--- Records from a data source ---
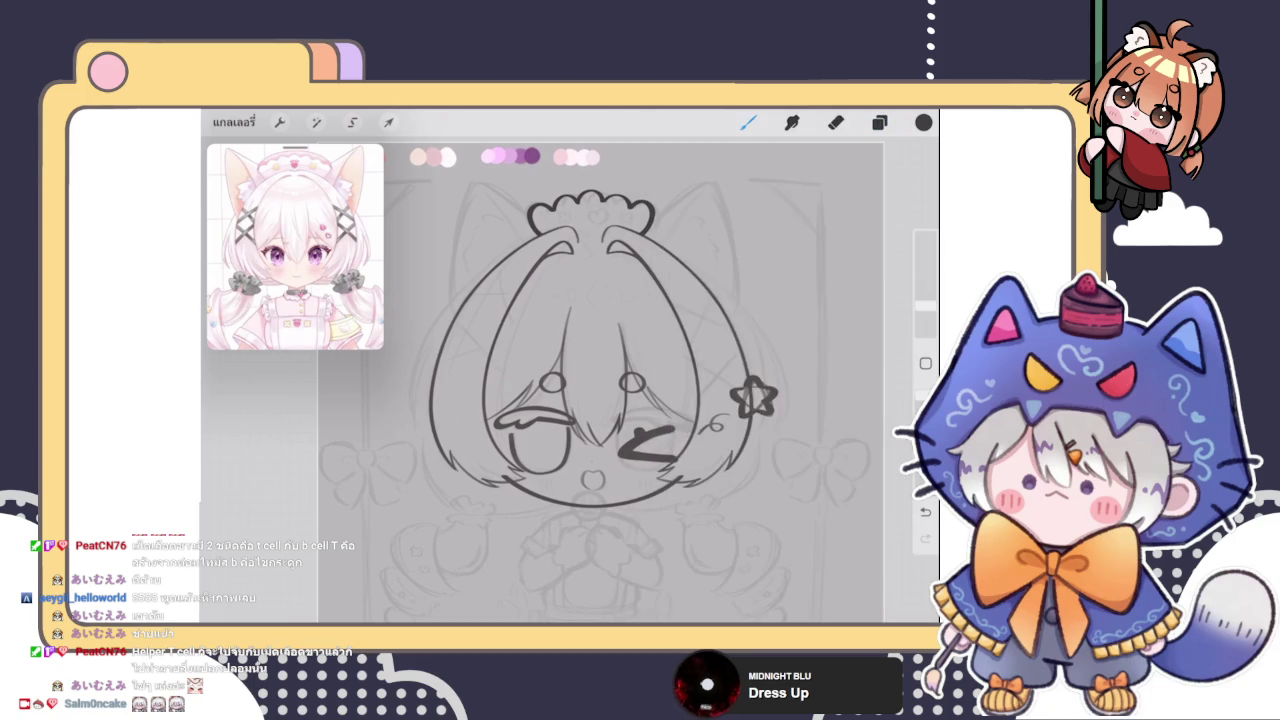
Use Freeform transform to pull the headband frill's top edge down slightly
scroll(600, 350, up, 5)
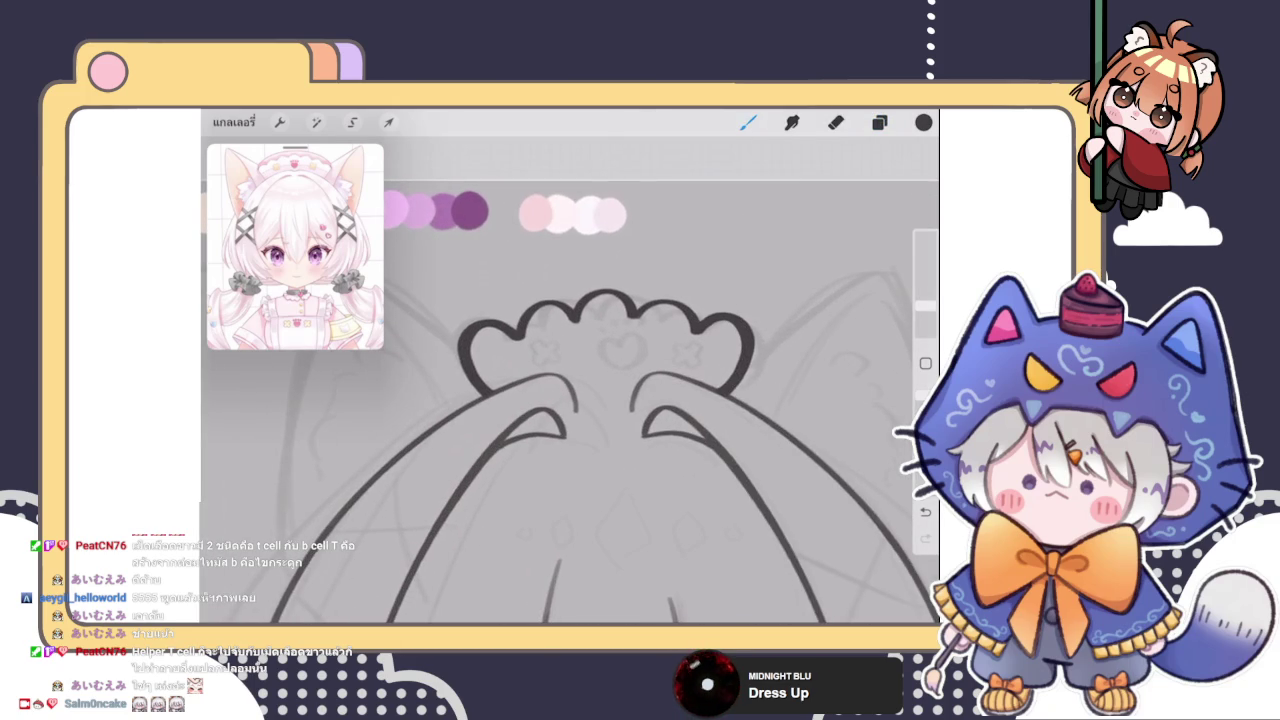
click(879, 122)
click(388, 122)
click(879, 122)
click(470, 556)
drag(605, 289, 605, 291)
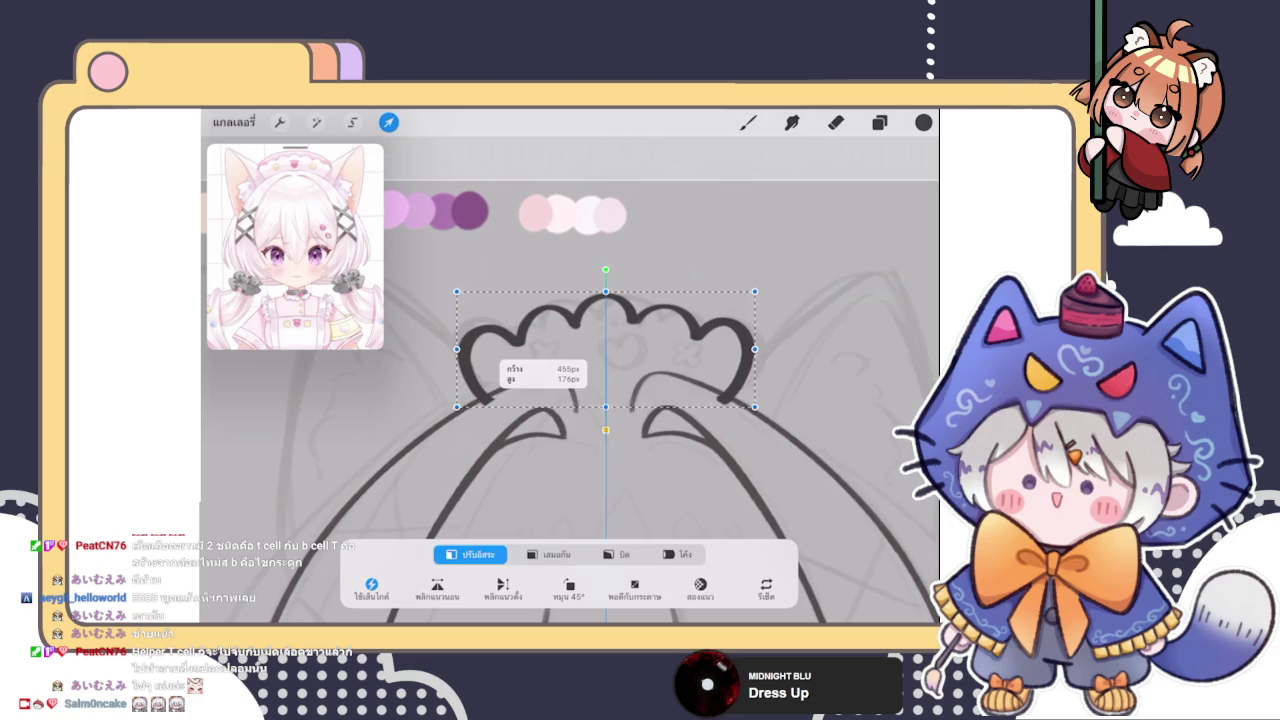
Erase the thick stroke ends around the frill's left loop
click(836, 122)
scroll(570, 400, up, 3)
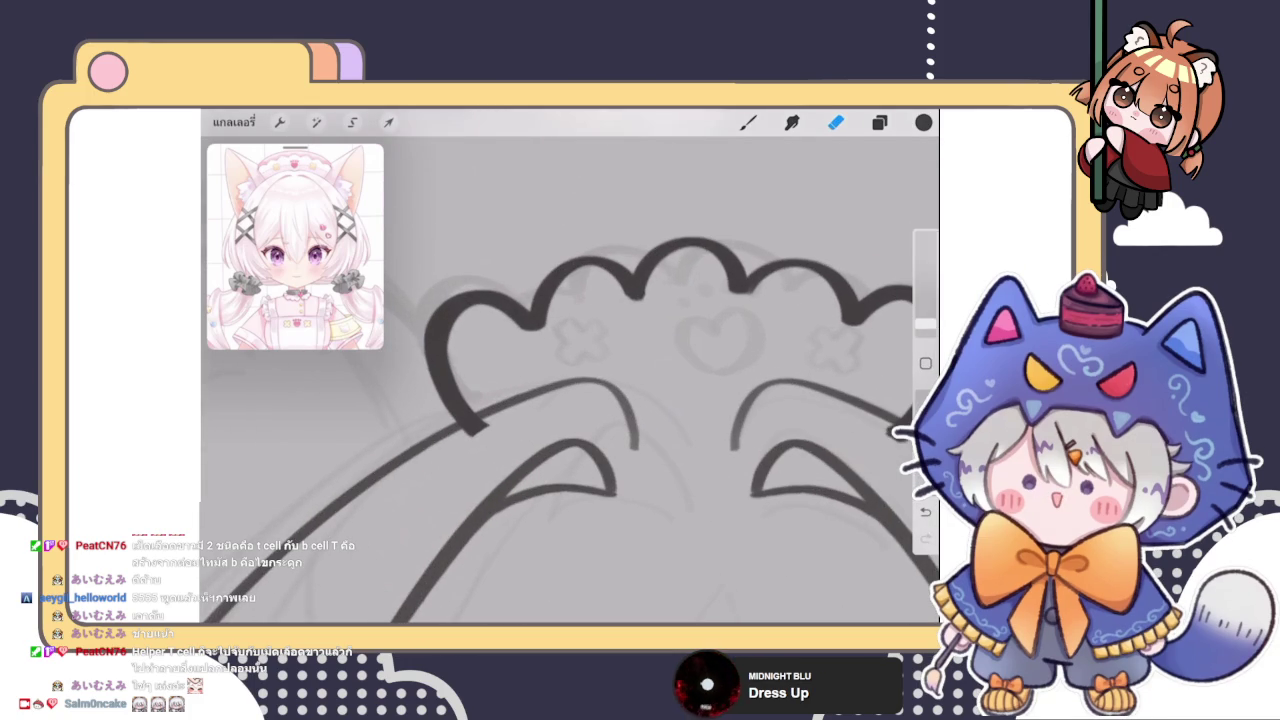
drag(470, 450, 481, 426)
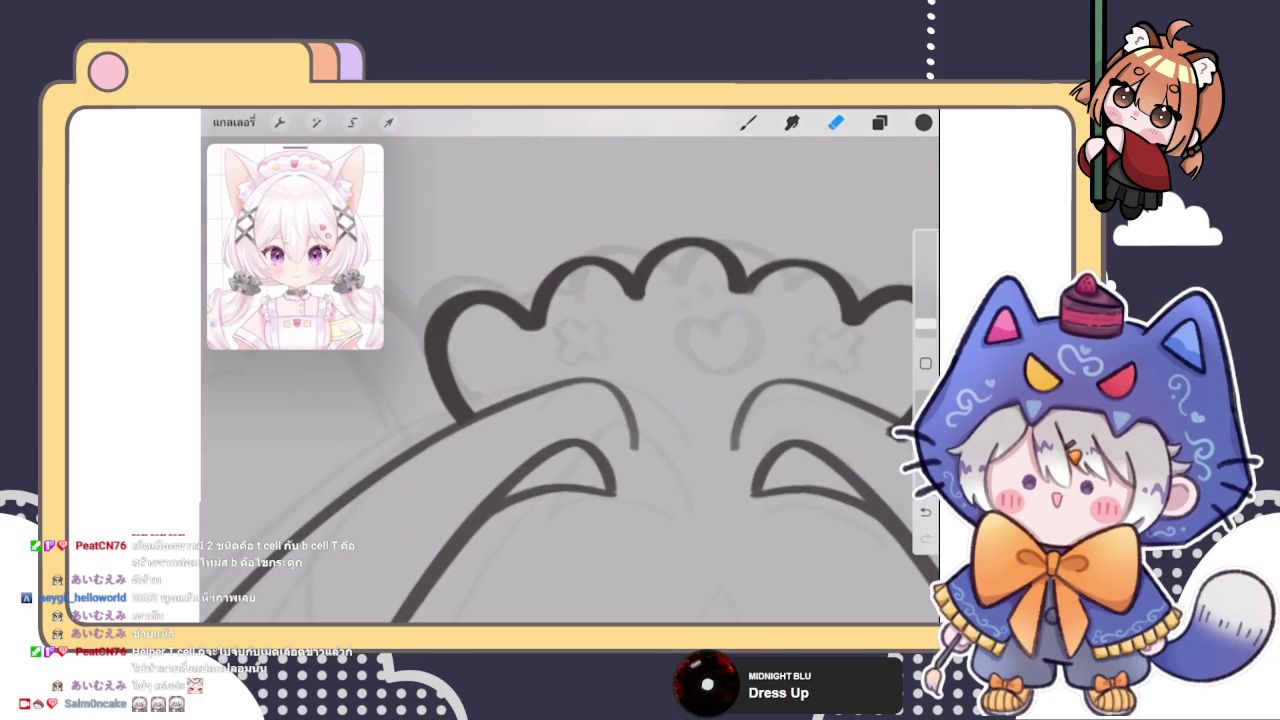
scroll(570, 380, up, 5)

--- What is needed ---
Restate each line of the records exactly; pictures do not belong in the copy.

--- Output ---
Use Freeform transform to pull the headband frill's top edge down slightly
scroll(600, 350, up, 5)
click(879, 122)
click(388, 122)
click(879, 122)
click(470, 556)
drag(605, 289, 605, 291)
Erase the thick stroke ends around the frill's left loop
click(836, 122)
scroll(570, 400, up, 3)
drag(470, 450, 481, 426)
scroll(570, 380, up, 5)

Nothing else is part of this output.